__Entries shown__.

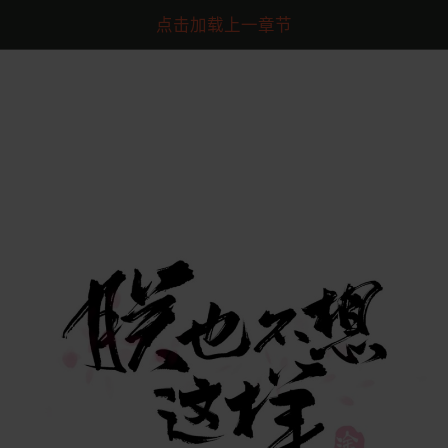
点击加载上一章节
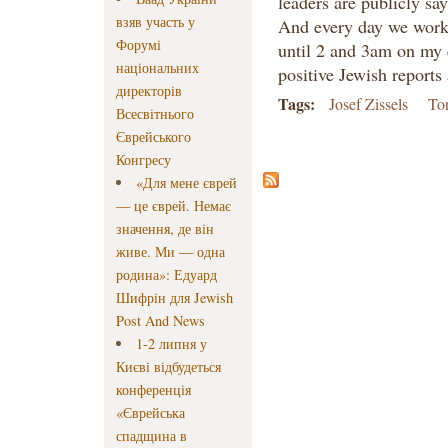
leaders are publicly say
взяв участь у
And every day we worked
Форумі
until 2 and 3am on my
національних
positive Jewish report
директорів
Tags:
Josef Zissels
To
Всесвітнього
Єврейського
Конгресу
«Для мене єврей
— це єврей. Немає
значення, де він
живе. Ми — одна
родина»: Едуард
Шифрін для Jewish
Post And News
1-2 липня у
Києві відбудеться
конференція
«Єврейська
спадщина в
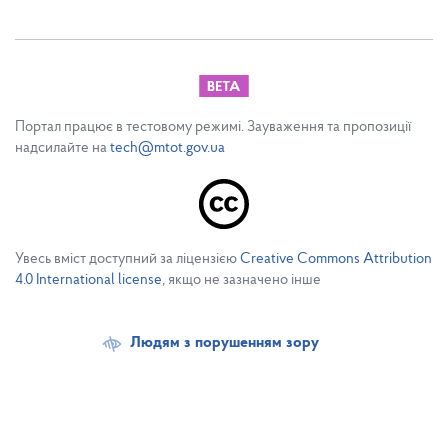
Портал працює в тестовому режимі. Зауваження та пропозиції
надсилайте на
tech@mtot.gov.ua
Увесь вміст доступний за ліцензією
Creative Commons Attribution
4.0 International license
, якщо не зазначено інше
Людям з порушенням зору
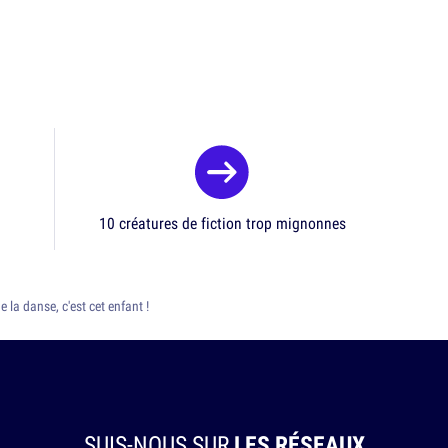
10 créatures de fiction trop mignonnes
e la danse, c'est cet enfant !
SUIS-NOUS SUR
LES RÉSEAUX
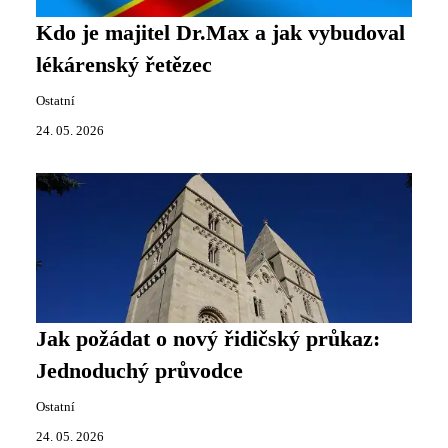
Kdo je majitel Dr.Max a jak vybudoval
lékárenský řetězec
Ostatní
24. 05. 2026
Jak požádat o nový řidičský průkaz:
Jednoduchý průvodce
Ostatní
24. 05. 2026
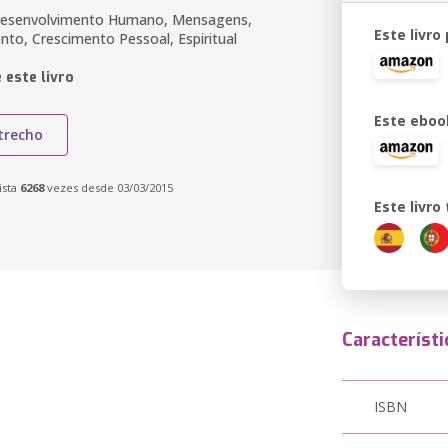
Desenvolvimento Humano, Mensagens,
Este livro
to, Crescimento Pessoal, Espiritual
 este livro
Este eboo
trecho
ista
6268
vezes desde 03/03/2015
Este livr
Característi
ISBN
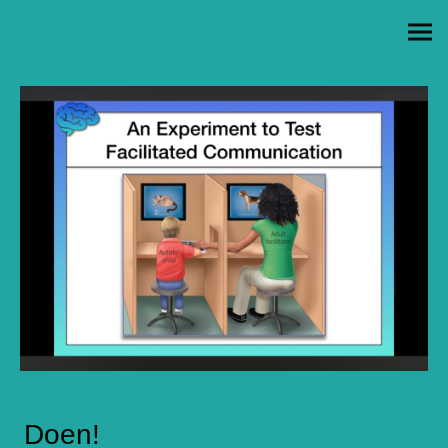
Doen!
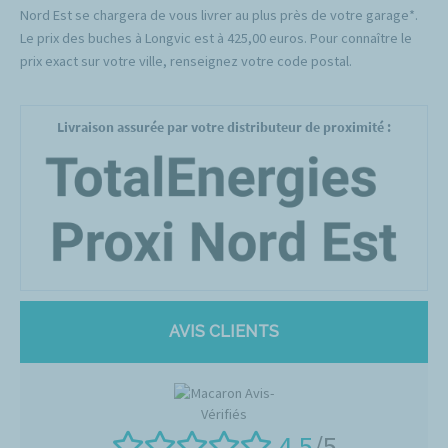
Nord Est se chargera de vous livrer au plus près de votre garage*.
Le prix des buches à Longvic est à 425,00 euros. Pour connaître le
prix exact sur votre ville, renseignez votre code postal.
Livraison assurée par votre distributeur de proximité :
AVIS CLIENTS
4.5
/5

__Task__. Provide an exact copy of the records, excluding every picture.

__Task output__.
点击加载上一章节
leaders are publicly say
взяв участь у
And every day we worked
Форумі
until 2 and 3am on my
національних
positive Jewish report
директорів
Tags:
Josef Zissels
To
Всесвітнього
Єврейського
Конгресу
«Для мене єврей
— це єврей. Немає
значення, де він
живе. Ми — одна
родина»: Едуард
Шифрін для Jewish
Post And News
1-2 липня у
Києві відбудеться
конференція
«Єврейська
спадщина в
Портал працює в тестовому режимі. Зауваження та пропозиції
надсилайте на
tech@mtot.gov.ua
Увесь вміст доступний за ліцензією
Creative Commons Attribution
4.0 International license
, якщо не зазначено інше
Людям з порушенням зору
10 créatures de fiction trop mignonnes
e la danse, c'est cet enfant !
SUIS-NOUS SUR
LES RÉSEAUX
Kdo je majitel Dr.Max a jak vybudoval
lékárenský řetězec
Ostatní
24. 05. 2026
Jak požádat o nový řidičský průkaz:
Jednoduchý průvodce
Ostatní
24. 05. 2026
Desenvolvimento Humano, Mensagens,
Este livro
to, Crescimento Pessoal, Espiritual
 este livro
Este eboo
trecho
ista
6268
vezes desde 03/03/2015
Este livr
Característi
ISBN
Doen!
Nord Est se chargera de vous livrer au plus près de votre garage*.
Le prix des buches à Longvic est à 425,00 euros. Pour connaître le
prix exact sur votre ville, renseignez votre code postal.
Livraison assurée par votre distributeur de proximité :
AVIS CLIENTS
4.5
/5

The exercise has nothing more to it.